*Instruction*
Carry on the passage about algae biofuel production, picking up right after its final sentence.

Relatively large-scale commercial algae production with open ponds for high-value products can serve as a baseline reference, but currently reflect lower biomass productivities in the range of 10 – 20 g/m2 per day. This is significantly lower than the more optimistic target projections for biofuel feedstock of 30 – 60 g/m2 per day.
Land use and land value affect land affordability. By reviewing the more recent economic analyses for algae biomass and projected oil production, the cost of land is often not considered or is relatively small compared to other capital cost. Land that is highly desirable for development and other set-asides for publically beneficial reasons may not be seen as suitable for algae production. The same applies to land highly suited for higher-value agricultural use. Beyond economics, this also avoids the perception and potential conflict of food and feed production versus fuel.
Land cover categories such as barren and scrubland cover a large portion of the West and may provide an area free from other food-based agriculture where algae growth systems could be sited (Maxwell et al., 1985). The availability and sustainability of water supplies in the West will also be a key consideration,
Integration with Water Treatment Facilities
Inevitably, wastewater treatment and recycling must be incorporated with algae biofuel production. The main connections of algae production and wastewater treatment are the following: • Treatment technology is needed to recycle nutrients and water from algae biofuel processing residuals for use in algae production. • Imported wastewater provides nutrients and water to make-up inevitable losses. The imported wastewater would be treated as part of the algae production. • Algae-based wastewater treatment provides a needed service. • Algae-based wastewater treatment can be deployed in the near-term and provides workforce training
For large-scale algae biofuel production, nutrients from wastewater (municipal and agricultural) would be captured by algae and then recycled from the oil extraction residuals for additional rounds of algae production. Nutrient recycling would be needed since wastewater flows in the United States are insufficient to support large-scale algae production on the basis of a single use of nutrients. Inevitable nutrients losses during algae production and processing could be made up with wastewater nutrients, which can also help supplement and off-set the cost of commercial fertilizers for algae production. Supply and cost of nutrients (nitrogen, phosphorus, and potassium) be a key issue for achieving affordable and sustainable scale-up of algae biofuels production.

*Supplied records*
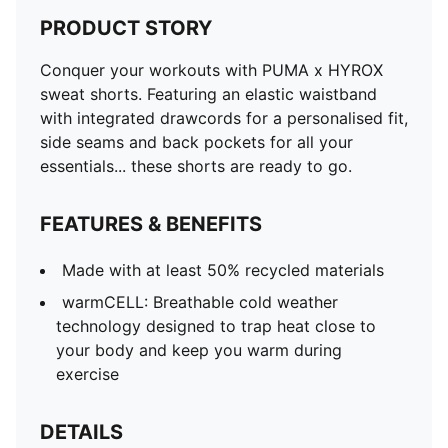
PRODUCT STORY
Conquer your workouts with PUMA x HYROX
sweat shorts. Featuring an elastic waistband
with integrated drawcords for a personalised fit,
side seams and back pockets for all your
essentials... these shorts are ready to go.
FEATURES & BENEFITS
Made with at least 50% recycled materials
warmCELL: Breathable cold weather
technology designed to trap heat close to
your body and keep you warm during
exercise
DETAILS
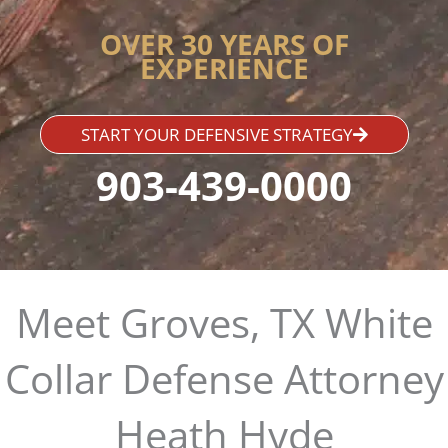
OVER 30 YEARS OF
EXPERIENCE
START YOUR DEFENSIVE STRATEGY
903-439-0000
Meet Groves, TX White
Collar Defense Attorney
Heath Hyde​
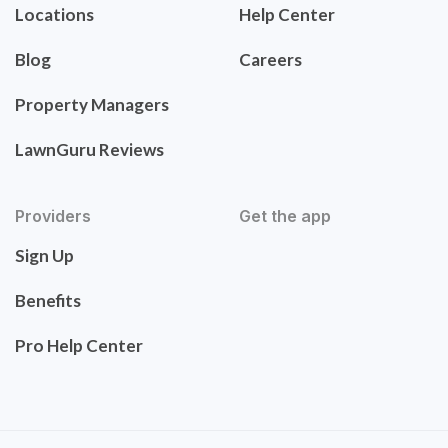
Locations
Help Center
Blog
Careers
Property Managers
LawnGuru Reviews
Providers
Get the app
Sign Up
Benefits
Pro Help Center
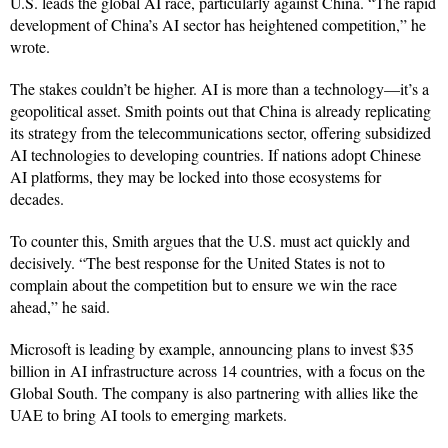
U.S. leads the global AI race, particularly against China. “The rapid
development of China’s AI sector has heightened competition,” he
wrote.
The stakes couldn’t be higher. AI is more than a technology—it’s a
geopolitical asset. Smith points out that China is already replicating
its strategy from the telecommunications sector, offering subsidized
AI technologies to developing countries. If nations adopt Chinese
AI platforms, they may be locked into those ecosystems for
decades.
To counter this, Smith argues that the U.S. must act quickly and
decisively. “The best response for the United States is not to
complain about the competition but to ensure we win the race
ahead,” he said.
Microsoft is leading by example, announcing plans to invest $35
billion in AI infrastructure across 14 countries, with a focus on the
Global South. The company is also partnering with allies like the
UAE to bring AI tools to emerging markets.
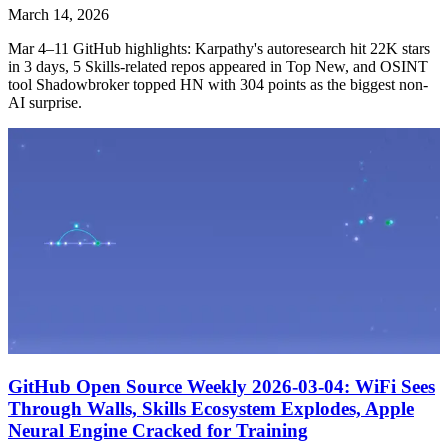
March 14, 2026
Mar 4–11 GitHub highlights: Karpathy's autoresearch hit 22K stars
in 3 days, 5 Skills-related repos appeared in Top New, and OSINT
tool Shadowbroker topped HN with 304 points as the biggest non-
AI surprise.
GitHub Open Source Weekly 2026-03-04: WiFi Sees
Through Walls, Skills Ecosystem Explodes, Apple
Neural Engine Cracked for Training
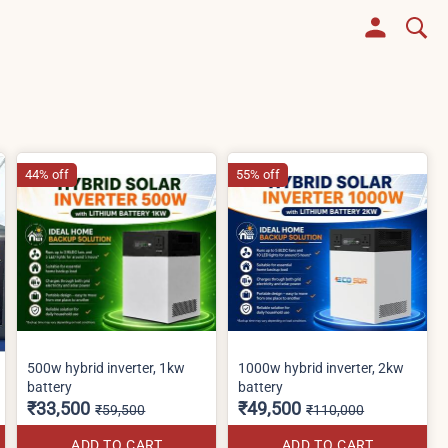
44% off
55% off
500w hybrid inverter, 1kw
1000w hybrid inverter, 2kw
battery
battery
₹33,500
₹49,500
₹59,500
₹110,000
ADD TO CART
ADD TO CART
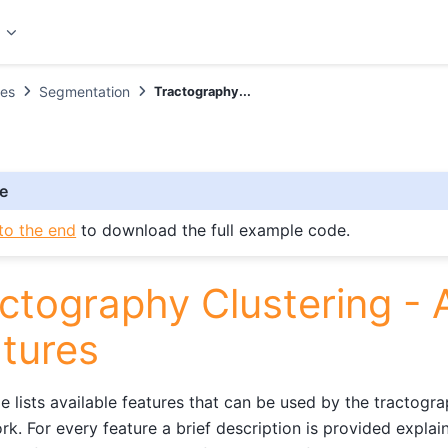
t
es
Segmentation
Tractography...
e
to the end
to download the full example code.
ctography Clustering - A
tures
e lists available features that can be used by the tractogra
k. For every feature a brief description is provided explain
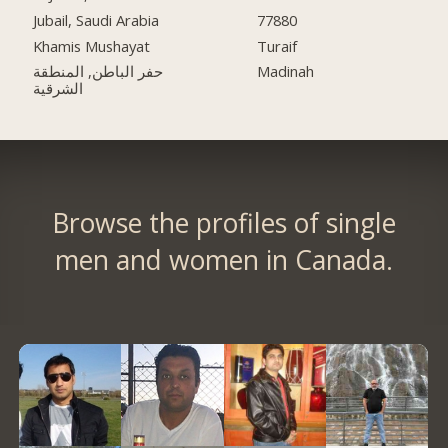
Jubail, Saudi Arabia
77880
Khamis Mushayat
Turaif
حفر الباطن, المنطقة
Madinah
الشرقية
Browse the profiles of single
men and women in Canada.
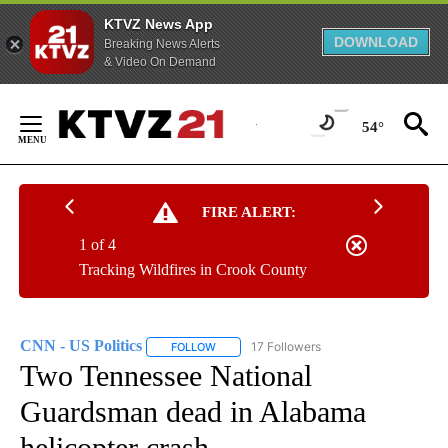
KTVZ News App
DOWNLOAD
Breaking News Alerts
& Video On Demand
Skip
to
54°
Content
FIRE ALERT:
1 of 4
Tracking Wildfires in Crook County
CNN - US Politics
17 Followers
FOLLOW
FOLLOW "CNN - US POLITICS" TO RECEIVE 
Two Tennessee National
Guardsman dead in Alabama
helicopter crash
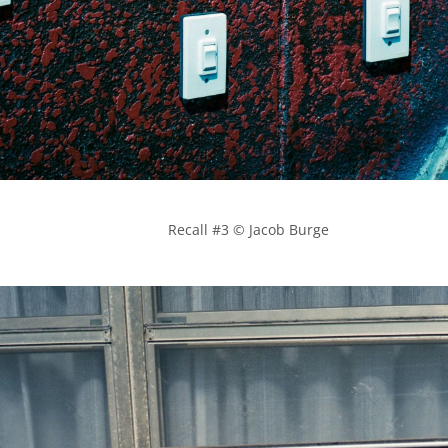
            Recall #3 © Jacob Burge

*Solved exercise*
The major classes of wastewaters to be treated are municipal, organic industrial (e.g., food processing), organic agricultural (e.g., confined animal facilities), and eutrophic waters with low organic content but high nutrient content (e.g., agricultural drainage, lakes, and rivers). Despite a seeming abundance of wastewater and waste nutrients, recycling of nutrients and carbon at algae production facilities will be needed if algae are to make a substantial contribution to national biofuel production. Even with internal recycling, importation of wastes and/or wastewater will still be needed in dedicated algae biomass production facilities to make up for nutrient losses (Brune et al., 2009).
Closed photobioreactors are not emphasized in this wastewater treatment discussion since they are likely to be economical only when also producing high-value products (>$100/kg biomass), which is unlikely when wastewater contaminants are present.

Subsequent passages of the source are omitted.